= To-do item =
Copy out, from the data, each line containing the string "pixels".

= Data to use =
%%
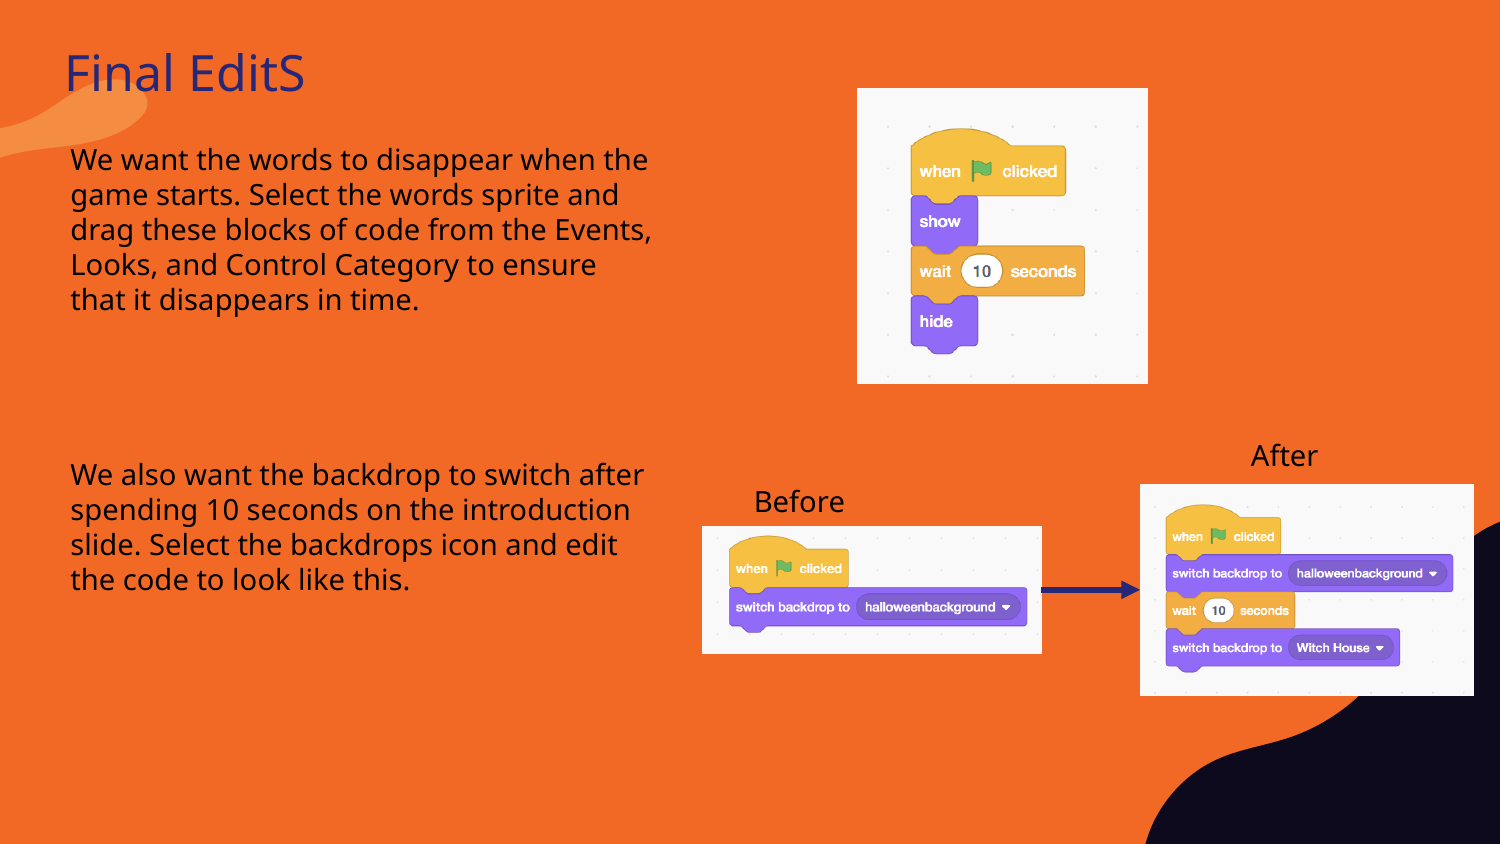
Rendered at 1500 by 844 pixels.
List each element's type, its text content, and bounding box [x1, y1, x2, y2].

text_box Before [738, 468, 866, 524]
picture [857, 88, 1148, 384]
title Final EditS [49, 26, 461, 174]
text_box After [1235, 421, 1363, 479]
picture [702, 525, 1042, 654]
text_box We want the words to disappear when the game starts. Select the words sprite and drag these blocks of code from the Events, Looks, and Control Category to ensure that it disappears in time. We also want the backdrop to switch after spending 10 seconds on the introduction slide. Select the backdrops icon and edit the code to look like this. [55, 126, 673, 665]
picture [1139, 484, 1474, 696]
%%
%%
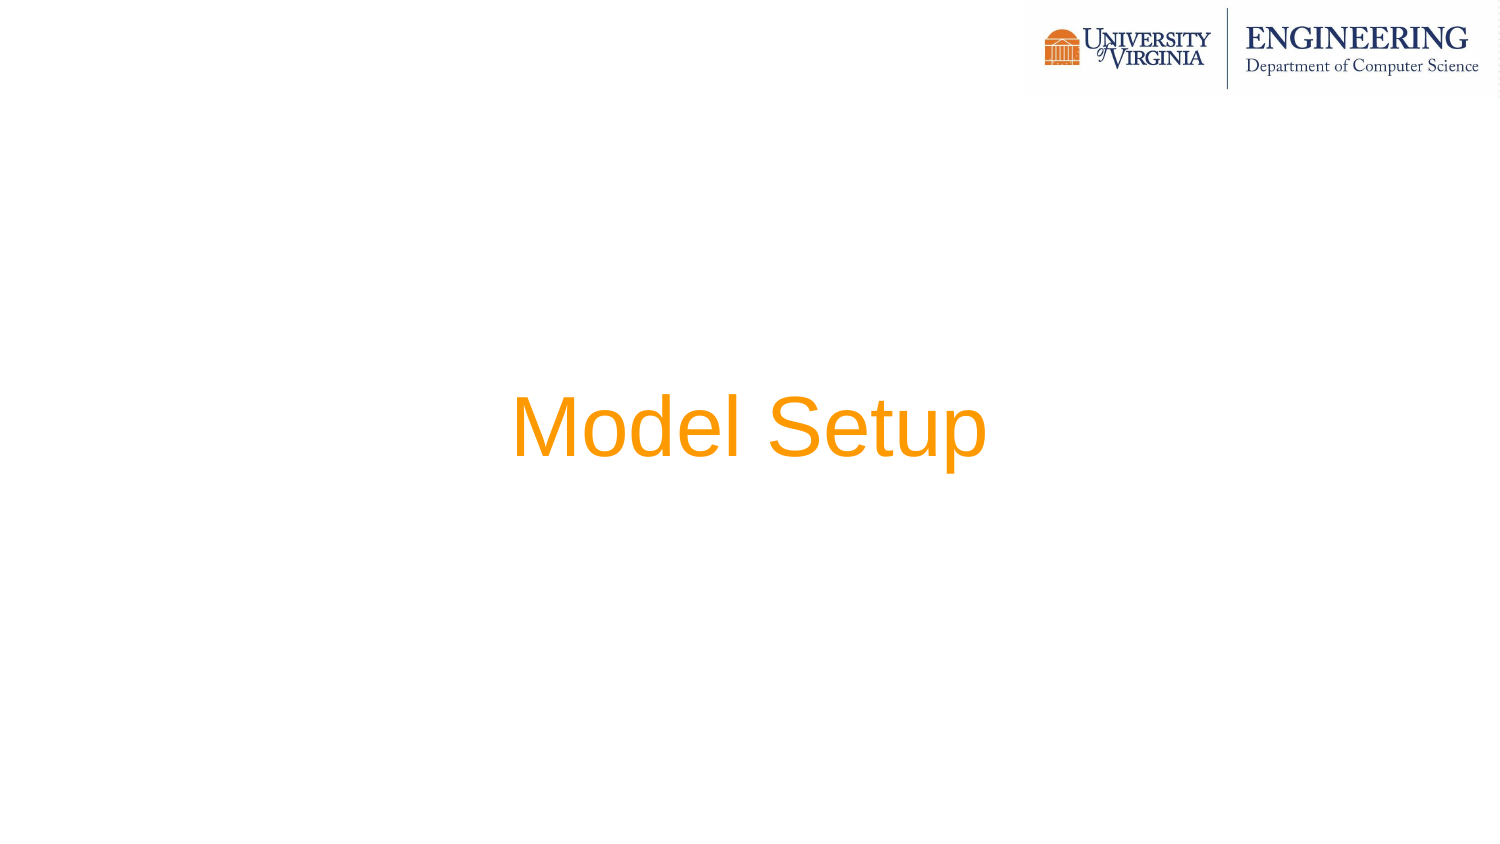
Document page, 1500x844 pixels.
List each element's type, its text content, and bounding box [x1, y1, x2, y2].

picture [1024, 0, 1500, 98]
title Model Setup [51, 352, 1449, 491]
%%
= Result of this task =
Rendered at 1500 by 844 pixels.
Document page, 1500x844 pixels.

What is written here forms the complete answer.